**Activity**: Could you render the rows starting at the line that contains "say speed, speedometer" and ending at the line that contains "State: 205 km/h", both included, as a numbered list with blank lines omitted?

**Exercise material**:

-- -- --

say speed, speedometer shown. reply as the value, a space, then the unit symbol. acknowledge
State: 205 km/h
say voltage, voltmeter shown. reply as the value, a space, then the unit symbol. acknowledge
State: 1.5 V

-- -- --

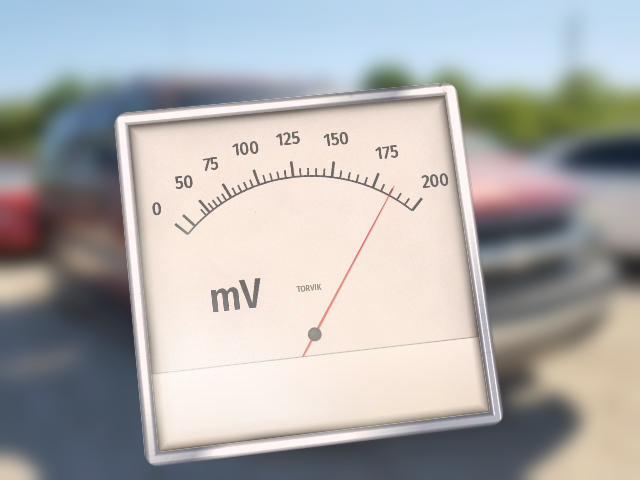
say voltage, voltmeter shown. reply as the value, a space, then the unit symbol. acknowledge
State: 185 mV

-- -- --

**Response**:
1. say speed, speedometer shown. reply as the value, a space, then the unit symbol. acknowledge
2. State: 205 km/h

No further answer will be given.